───── Excerpted data

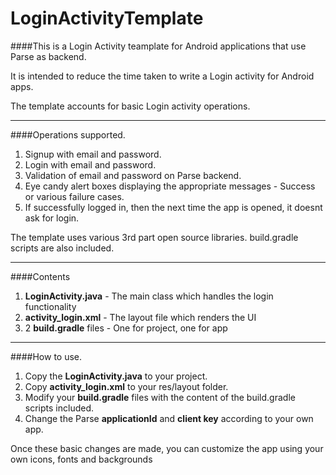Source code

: # LoginActivityTemplate


####This is a Login Activity teamplate for Android applications that use Parse as backend.

It is intended to reduce the time taken to write a Login activity for Android apps.

The template accounts for basic Login activity operations.

***
####Operations supported.
1. Signup with email and password.
2. Login with email and password.
3. Validation of email and password on Parse backend.
4. Eye candy alert boxes displaying the appropriate messages - Success or various failure cases.
5. If successfully logged in, then the next time the app is opened, it doesnt ask for login.

The template uses various 3rd part open source libraries. build.gradle scripts are also included.
***
####Contents
1. **LoginActivity.java** - The main class which handles the login functionality
2. **activity_login.xml** - The layout file which renders the UI
3. 2 **build.gradle** files - One for project, one for app

***

####How to use.
1. Copy the **LoginActivity.java** to your project.
2. Copy **activity_login.xml** to your res/layout folder.
3. Modify your **build.gradle** files with the content of the build.gradle scripts included.
4. Change the Parse **applicationId** and **client key** according to your own app.

Once these basic changes are made, you can customize the app using your own icons, fonts and backgrounds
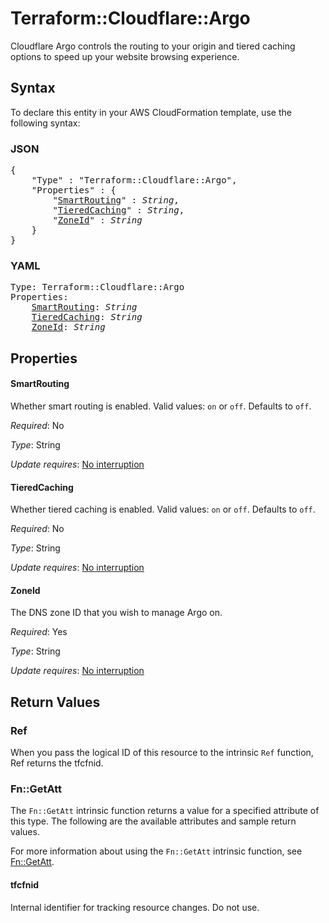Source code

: # Terraform::Cloudflare::Argo

Cloudflare Argo controls the routing to your origin and tiered caching options to speed up your website browsing experience.

## Syntax

To declare this entity in your AWS CloudFormation template, use the following syntax:

### JSON

<pre>
{
    "Type" : "Terraform::Cloudflare::Argo",
    "Properties" : {
        "<a href="#smartrouting" title="SmartRouting">SmartRouting</a>" : <i>String</i>,
        "<a href="#tieredcaching" title="TieredCaching">TieredCaching</a>" : <i>String</i>,
        "<a href="#zoneid" title="ZoneId">ZoneId</a>" : <i>String</i>
    }
}
</pre>

### YAML

<pre>
Type: Terraform::Cloudflare::Argo
Properties:
    <a href="#smartrouting" title="SmartRouting">SmartRouting</a>: <i>String</i>
    <a href="#tieredcaching" title="TieredCaching">TieredCaching</a>: <i>String</i>
    <a href="#zoneid" title="ZoneId">ZoneId</a>: <i>String</i>
</pre>

## Properties

#### SmartRouting

Whether smart routing is enabled. Valid values: `on` or `off`. Defaults to `off`.

_Required_: No

_Type_: String

_Update requires_: [No interruption](https://docs.aws.amazon.com/AWSCloudFormation/latest/UserGuide/using-cfn-updating-stacks-update-behaviors.html#update-no-interrupt)

#### TieredCaching

Whether tiered caching is enabled. Valid values: `on` or `off`. Defaults to `off`.

_Required_: No

_Type_: String

_Update requires_: [No interruption](https://docs.aws.amazon.com/AWSCloudFormation/latest/UserGuide/using-cfn-updating-stacks-update-behaviors.html#update-no-interrupt)

#### ZoneId

The DNS zone ID that you wish to manage Argo on.

_Required_: Yes

_Type_: String

_Update requires_: [No interruption](https://docs.aws.amazon.com/AWSCloudFormation/latest/UserGuide/using-cfn-updating-stacks-update-behaviors.html#update-no-interrupt)

## Return Values

### Ref

When you pass the logical ID of this resource to the intrinsic `Ref` function, Ref returns the tfcfnid.

### Fn::GetAtt

The `Fn::GetAtt` intrinsic function returns a value for a specified attribute of this type. The following are the available attributes and sample return values.

For more information about using the `Fn::GetAtt` intrinsic function, see [Fn::GetAtt](https://docs.aws.amazon.com/AWSCloudFormation/latest/UserGuide/intrinsic-function-reference-getatt.html).

#### tfcfnid

Internal identifier for tracking resource changes. Do not use.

──────────

- **Assignment**:
Throughout the data above, report every line that contains the string "Copy".

- **Finished task**:
1. Copy the **LoginActivity.java** to your project.
2. Copy **activity_login.xml** to your res/layout folder.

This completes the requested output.